__Problem description__. Render everything from the first of the lines below down to the line containing "предпочтения и предоставить Вам" as a JSON list of strings, one string per line, with blank lines omitted.

===== Listed records

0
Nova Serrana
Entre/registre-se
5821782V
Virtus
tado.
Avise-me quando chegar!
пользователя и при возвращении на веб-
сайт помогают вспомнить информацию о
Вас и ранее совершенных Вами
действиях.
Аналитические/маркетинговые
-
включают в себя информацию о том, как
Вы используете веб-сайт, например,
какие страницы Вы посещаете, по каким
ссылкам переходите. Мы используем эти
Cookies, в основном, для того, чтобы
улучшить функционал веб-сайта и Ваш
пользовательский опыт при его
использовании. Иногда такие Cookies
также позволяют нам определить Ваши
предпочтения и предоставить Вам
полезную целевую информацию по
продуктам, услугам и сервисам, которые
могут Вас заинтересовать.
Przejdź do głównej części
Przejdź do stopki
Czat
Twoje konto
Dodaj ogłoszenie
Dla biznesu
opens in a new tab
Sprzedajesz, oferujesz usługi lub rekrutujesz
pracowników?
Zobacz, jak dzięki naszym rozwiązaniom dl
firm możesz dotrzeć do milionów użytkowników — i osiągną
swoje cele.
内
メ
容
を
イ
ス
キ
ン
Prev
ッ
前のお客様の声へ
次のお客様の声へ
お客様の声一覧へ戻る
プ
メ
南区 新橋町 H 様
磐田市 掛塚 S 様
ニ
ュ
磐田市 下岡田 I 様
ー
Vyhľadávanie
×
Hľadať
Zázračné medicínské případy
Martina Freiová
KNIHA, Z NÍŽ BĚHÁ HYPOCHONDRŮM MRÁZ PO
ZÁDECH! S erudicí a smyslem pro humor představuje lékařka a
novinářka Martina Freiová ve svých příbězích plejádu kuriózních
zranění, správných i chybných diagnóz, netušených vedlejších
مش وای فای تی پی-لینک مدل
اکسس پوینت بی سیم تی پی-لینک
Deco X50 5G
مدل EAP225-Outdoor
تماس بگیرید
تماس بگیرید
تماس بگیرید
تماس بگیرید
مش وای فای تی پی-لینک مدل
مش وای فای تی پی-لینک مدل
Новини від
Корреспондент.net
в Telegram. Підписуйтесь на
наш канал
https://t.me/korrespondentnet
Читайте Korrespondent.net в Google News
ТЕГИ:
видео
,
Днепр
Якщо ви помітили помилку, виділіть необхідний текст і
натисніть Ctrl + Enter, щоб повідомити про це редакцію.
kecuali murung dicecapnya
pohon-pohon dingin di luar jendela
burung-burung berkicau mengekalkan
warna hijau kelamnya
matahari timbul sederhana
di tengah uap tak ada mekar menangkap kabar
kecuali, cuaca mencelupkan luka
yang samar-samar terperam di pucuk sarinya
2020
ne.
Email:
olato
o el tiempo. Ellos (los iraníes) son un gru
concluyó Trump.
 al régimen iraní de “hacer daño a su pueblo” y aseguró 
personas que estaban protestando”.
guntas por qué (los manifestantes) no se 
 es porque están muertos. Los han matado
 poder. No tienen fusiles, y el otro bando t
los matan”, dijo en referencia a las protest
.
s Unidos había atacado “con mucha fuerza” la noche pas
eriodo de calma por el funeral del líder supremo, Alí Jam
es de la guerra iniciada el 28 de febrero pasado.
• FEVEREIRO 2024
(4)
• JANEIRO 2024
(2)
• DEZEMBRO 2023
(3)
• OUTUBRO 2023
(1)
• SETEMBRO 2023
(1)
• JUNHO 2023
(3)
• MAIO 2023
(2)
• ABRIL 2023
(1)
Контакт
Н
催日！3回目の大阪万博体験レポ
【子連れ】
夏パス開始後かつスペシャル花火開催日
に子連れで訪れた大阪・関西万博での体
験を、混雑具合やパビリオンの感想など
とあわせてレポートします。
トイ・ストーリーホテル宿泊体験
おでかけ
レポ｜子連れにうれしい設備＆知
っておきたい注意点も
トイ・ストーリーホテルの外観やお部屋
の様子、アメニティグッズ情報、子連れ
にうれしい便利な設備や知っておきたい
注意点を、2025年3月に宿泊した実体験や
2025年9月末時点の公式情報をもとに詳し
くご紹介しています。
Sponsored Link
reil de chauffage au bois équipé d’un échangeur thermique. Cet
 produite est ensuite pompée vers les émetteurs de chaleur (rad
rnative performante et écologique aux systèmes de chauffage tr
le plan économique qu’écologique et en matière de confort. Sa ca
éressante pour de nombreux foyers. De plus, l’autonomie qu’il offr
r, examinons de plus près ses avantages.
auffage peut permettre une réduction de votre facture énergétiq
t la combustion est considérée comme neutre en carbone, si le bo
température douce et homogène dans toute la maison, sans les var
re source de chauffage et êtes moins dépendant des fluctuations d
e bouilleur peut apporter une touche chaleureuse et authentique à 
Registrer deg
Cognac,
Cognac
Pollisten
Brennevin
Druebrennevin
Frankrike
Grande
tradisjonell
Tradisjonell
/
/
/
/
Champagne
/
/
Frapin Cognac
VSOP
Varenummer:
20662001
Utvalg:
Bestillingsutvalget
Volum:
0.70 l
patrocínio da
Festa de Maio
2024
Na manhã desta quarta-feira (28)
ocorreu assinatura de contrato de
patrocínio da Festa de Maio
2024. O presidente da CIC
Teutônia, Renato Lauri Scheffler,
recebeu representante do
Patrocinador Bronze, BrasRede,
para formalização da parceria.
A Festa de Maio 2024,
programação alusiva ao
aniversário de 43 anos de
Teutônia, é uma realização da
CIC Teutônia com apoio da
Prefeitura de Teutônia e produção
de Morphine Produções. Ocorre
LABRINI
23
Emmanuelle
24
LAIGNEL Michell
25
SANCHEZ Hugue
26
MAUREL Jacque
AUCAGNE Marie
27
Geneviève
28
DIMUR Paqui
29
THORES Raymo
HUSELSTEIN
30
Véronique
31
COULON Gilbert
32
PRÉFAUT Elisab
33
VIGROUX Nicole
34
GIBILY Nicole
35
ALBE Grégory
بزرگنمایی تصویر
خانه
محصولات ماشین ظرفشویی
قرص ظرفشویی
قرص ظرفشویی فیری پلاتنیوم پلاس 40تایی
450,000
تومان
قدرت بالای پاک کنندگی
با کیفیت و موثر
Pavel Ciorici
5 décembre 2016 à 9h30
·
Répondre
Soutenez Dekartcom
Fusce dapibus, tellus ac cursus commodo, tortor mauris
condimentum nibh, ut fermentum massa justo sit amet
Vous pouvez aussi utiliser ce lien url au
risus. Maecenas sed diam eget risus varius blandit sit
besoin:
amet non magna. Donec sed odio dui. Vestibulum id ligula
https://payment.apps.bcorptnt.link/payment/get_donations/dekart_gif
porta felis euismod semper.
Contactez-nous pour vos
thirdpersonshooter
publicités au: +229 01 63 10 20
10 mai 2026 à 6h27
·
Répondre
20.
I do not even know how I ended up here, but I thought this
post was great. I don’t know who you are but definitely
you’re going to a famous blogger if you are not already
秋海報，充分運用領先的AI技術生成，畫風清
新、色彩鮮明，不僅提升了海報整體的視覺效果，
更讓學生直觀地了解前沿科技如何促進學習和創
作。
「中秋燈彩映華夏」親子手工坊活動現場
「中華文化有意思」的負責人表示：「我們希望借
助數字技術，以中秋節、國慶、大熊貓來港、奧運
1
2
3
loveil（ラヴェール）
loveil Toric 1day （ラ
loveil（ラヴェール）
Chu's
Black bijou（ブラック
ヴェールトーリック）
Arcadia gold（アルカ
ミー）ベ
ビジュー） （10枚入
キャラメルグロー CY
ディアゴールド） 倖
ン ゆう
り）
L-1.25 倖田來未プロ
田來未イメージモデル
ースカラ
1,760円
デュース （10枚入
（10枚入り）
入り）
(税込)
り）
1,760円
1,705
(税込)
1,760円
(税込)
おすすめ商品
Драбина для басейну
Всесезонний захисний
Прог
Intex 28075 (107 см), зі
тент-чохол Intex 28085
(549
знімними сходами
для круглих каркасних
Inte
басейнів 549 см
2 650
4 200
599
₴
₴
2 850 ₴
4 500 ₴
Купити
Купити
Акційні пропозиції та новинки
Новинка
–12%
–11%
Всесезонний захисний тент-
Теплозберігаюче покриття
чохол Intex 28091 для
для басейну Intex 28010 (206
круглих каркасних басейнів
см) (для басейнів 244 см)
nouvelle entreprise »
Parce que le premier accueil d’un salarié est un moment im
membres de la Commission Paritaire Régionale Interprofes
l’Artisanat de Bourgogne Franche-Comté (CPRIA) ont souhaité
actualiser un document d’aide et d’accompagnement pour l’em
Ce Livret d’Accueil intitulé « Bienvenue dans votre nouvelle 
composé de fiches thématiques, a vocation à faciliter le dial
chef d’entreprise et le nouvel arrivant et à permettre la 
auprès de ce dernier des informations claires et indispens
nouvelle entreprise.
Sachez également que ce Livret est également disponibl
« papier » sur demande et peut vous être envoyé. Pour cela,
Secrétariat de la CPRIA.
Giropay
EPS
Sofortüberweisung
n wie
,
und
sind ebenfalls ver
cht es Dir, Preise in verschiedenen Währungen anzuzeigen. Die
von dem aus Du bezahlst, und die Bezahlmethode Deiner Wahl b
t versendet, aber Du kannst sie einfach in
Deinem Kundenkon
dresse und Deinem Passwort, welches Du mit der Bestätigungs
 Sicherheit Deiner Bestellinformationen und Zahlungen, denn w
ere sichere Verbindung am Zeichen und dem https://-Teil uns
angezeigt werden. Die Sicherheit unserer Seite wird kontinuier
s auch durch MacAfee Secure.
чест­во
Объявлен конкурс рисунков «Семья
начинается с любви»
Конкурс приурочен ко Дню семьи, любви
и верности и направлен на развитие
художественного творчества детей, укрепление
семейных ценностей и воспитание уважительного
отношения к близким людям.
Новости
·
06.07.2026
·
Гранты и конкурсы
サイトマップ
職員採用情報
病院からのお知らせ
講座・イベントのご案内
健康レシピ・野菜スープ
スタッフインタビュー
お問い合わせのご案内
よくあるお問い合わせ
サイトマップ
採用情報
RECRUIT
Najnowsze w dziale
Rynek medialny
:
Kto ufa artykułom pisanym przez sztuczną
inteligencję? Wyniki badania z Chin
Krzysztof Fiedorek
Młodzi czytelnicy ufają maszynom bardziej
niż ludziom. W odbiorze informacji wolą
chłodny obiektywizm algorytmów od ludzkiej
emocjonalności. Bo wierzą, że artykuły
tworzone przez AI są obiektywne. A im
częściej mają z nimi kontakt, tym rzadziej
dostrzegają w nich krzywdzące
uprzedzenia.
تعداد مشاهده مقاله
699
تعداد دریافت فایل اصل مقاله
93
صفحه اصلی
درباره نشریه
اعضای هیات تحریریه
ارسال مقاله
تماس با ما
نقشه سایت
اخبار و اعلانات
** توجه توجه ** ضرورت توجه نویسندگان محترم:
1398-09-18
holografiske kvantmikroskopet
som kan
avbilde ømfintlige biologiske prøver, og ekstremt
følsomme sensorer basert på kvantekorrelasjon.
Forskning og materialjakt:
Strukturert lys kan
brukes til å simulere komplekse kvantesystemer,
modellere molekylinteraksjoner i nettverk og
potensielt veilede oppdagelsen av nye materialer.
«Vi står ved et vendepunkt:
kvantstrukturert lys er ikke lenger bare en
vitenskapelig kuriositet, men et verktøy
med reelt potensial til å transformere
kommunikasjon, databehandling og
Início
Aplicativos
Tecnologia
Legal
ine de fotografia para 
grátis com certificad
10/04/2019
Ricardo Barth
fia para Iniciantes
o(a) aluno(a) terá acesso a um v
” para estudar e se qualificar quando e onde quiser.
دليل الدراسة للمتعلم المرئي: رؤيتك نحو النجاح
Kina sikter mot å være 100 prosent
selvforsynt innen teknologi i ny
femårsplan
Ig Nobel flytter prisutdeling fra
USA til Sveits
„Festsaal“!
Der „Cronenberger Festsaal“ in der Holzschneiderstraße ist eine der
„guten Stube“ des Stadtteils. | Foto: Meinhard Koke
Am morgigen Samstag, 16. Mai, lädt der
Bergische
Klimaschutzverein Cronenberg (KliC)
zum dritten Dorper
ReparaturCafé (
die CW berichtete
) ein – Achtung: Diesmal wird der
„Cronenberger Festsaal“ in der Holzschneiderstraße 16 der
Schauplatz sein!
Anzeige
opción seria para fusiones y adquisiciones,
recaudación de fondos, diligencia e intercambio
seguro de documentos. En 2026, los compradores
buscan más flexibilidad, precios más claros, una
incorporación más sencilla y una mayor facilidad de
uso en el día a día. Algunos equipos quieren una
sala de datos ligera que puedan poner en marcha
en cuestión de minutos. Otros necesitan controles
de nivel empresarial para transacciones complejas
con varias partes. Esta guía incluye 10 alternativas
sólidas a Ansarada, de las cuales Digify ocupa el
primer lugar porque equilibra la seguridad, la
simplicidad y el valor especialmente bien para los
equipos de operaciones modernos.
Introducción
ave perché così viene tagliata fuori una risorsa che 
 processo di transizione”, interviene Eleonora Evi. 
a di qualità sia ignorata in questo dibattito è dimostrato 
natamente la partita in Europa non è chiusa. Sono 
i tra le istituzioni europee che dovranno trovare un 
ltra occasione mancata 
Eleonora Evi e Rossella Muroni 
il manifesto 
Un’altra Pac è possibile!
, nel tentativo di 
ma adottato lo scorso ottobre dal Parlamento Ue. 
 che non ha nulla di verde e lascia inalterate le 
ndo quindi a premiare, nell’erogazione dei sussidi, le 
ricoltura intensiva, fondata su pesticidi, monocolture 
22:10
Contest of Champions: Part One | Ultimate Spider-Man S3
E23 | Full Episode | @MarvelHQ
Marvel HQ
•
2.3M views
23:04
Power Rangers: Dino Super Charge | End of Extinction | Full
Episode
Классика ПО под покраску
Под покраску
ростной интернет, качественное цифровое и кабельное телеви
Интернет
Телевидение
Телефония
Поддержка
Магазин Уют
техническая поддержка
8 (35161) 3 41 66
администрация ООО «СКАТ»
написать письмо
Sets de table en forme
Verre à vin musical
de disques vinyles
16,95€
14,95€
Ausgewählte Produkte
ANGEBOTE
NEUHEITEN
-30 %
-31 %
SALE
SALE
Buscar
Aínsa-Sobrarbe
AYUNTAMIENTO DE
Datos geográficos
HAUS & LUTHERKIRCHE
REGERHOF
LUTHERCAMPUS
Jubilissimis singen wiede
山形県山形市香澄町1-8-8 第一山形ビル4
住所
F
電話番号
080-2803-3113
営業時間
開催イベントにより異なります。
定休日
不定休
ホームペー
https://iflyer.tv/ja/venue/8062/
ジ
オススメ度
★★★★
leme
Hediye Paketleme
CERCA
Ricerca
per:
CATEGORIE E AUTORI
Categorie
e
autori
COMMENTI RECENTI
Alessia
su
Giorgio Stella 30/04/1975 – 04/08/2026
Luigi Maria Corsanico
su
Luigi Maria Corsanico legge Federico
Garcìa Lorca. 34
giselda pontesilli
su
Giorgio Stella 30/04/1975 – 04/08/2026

==========

__Exercise response__.
[
  "0",
  "Nova Serrana",
  "Entre/registre-se",
  "5821782V",
  "Virtus",
  "tado.",
  "Avise-me quando chegar!",
  "пользователя и при возвращении на веб-",
  "сайт помогают вспомнить информацию о",
  "Вас и ранее совершенных Вами",
  "действиях.",
  "Аналитические/маркетинговые",
  "-",
  "включают в себя информацию о том, как",
  "Вы используете веб-сайт, например,",
  "какие страницы Вы посещаете, по каким",
  "ссылкам переходите. Мы используем эти",
  "Cookies, в основном, для того, чтобы",
  "улучшить функционал веб-сайта и Ваш",
  "пользовательский опыт при его",
  "использовании. Иногда такие Cookies",
  "также позволяют нам определить Ваши",
  "предпочтения и предоставить Вам"
]